• **AIM OF THE EXERCISE**: Apart from the pictures, print the data below exactly as given.

• **RECORDED INFORMATION**:
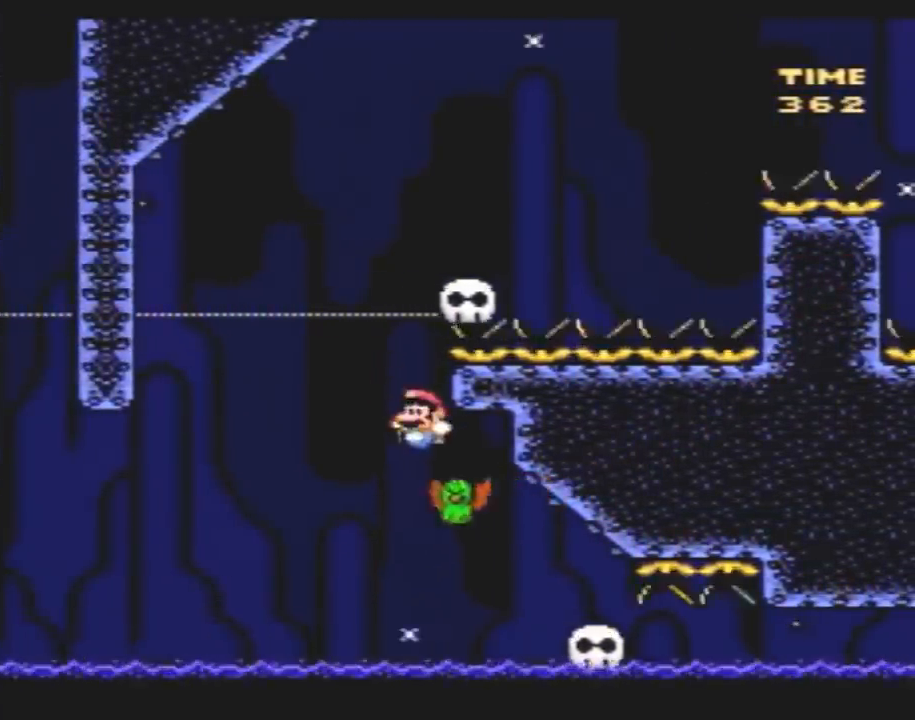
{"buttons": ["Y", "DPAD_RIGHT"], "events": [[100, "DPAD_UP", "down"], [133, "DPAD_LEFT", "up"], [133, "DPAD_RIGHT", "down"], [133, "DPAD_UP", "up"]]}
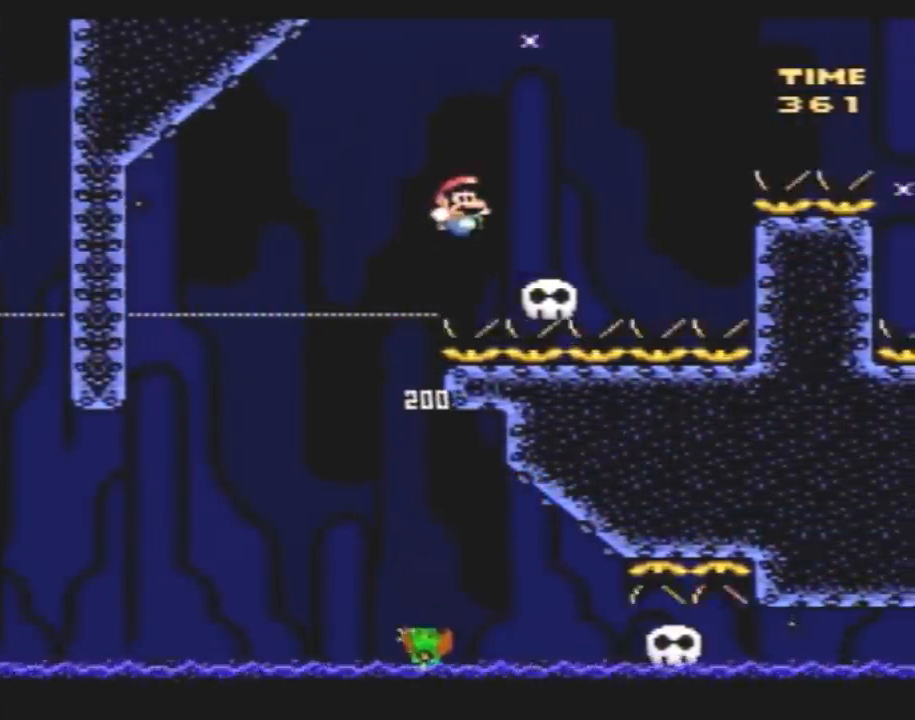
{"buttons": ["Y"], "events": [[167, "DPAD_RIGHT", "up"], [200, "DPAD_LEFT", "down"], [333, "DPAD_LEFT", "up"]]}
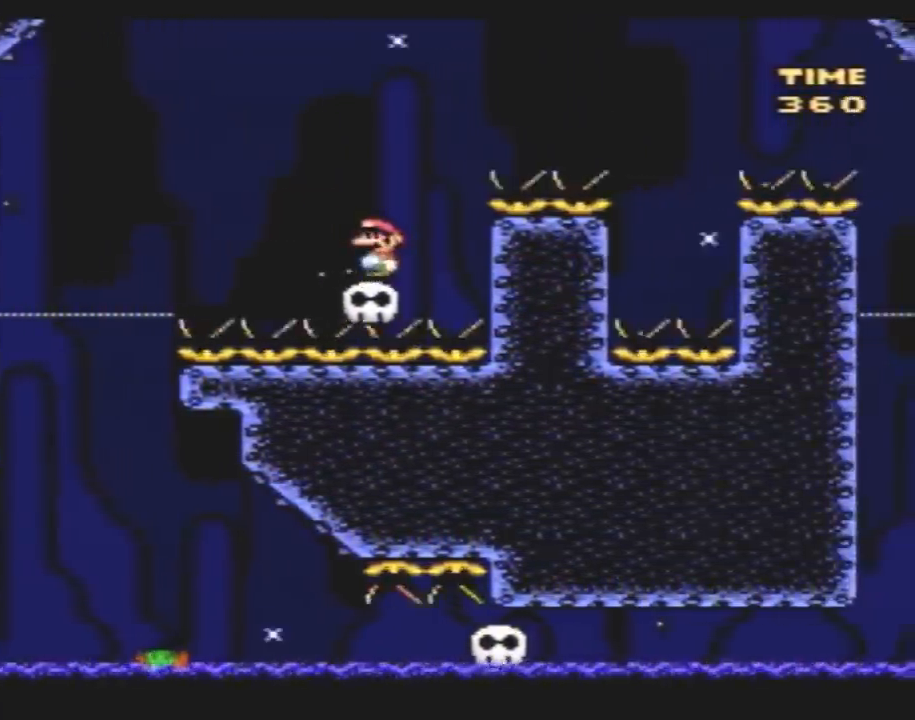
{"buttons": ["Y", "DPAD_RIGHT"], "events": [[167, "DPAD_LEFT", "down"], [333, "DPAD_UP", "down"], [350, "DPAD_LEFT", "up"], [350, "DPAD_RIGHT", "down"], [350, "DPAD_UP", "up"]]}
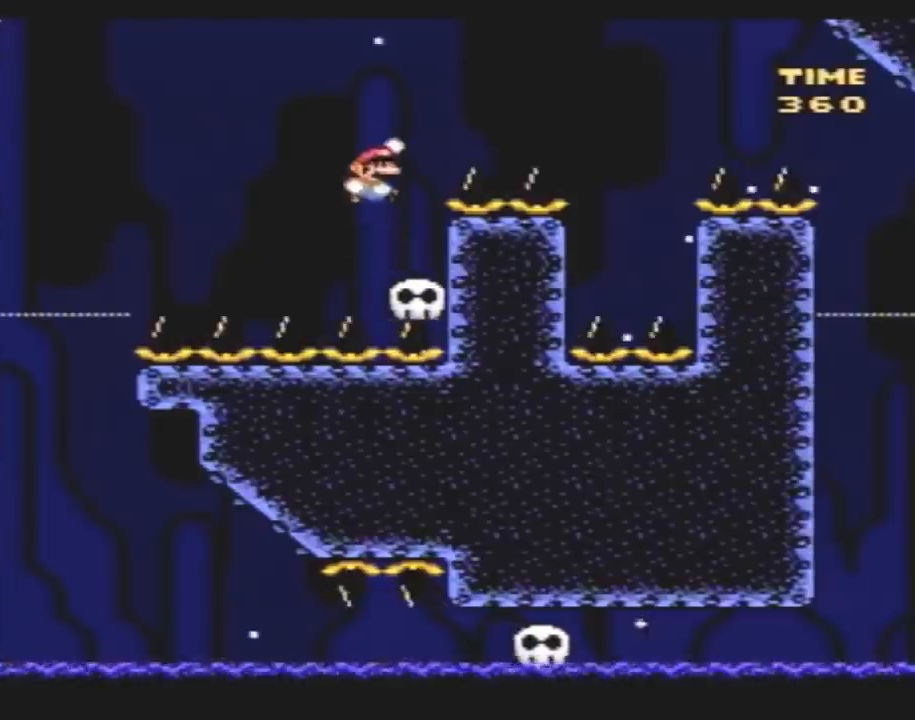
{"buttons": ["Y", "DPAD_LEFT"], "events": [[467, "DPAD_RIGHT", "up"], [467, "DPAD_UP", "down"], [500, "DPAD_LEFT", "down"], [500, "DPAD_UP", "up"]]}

• **COMPLETED TASK**:
{"buttons": ["Y", "DPAD_RIGHT"], "events": [[100, "DPAD_UP", "down"], [133, "DPAD_LEFT", "up"], [133, "DPAD_RIGHT", "down"], [133, "DPAD_UP", "up"]]}
{"buttons": ["Y"], "events": [[167, "DPAD_RIGHT", "up"], [200, "DPAD_LEFT", "down"], [333, "DPAD_LEFT", "up"]]}
{"buttons": ["Y", "DPAD_RIGHT"], "events": [[167, "DPAD_LEFT", "down"], [333, "DPAD_UP", "down"], [350, "DPAD_LEFT", "up"], [350, "DPAD_RIGHT", "down"], [350, "DPAD_UP", "up"]]}
{"buttons": ["Y", "DPAD_LEFT"], "events": [[467, "DPAD_RIGHT", "up"], [467, "DPAD_UP", "down"], [500, "DPAD_LEFT", "down"], [500, "DPAD_UP", "up"]]}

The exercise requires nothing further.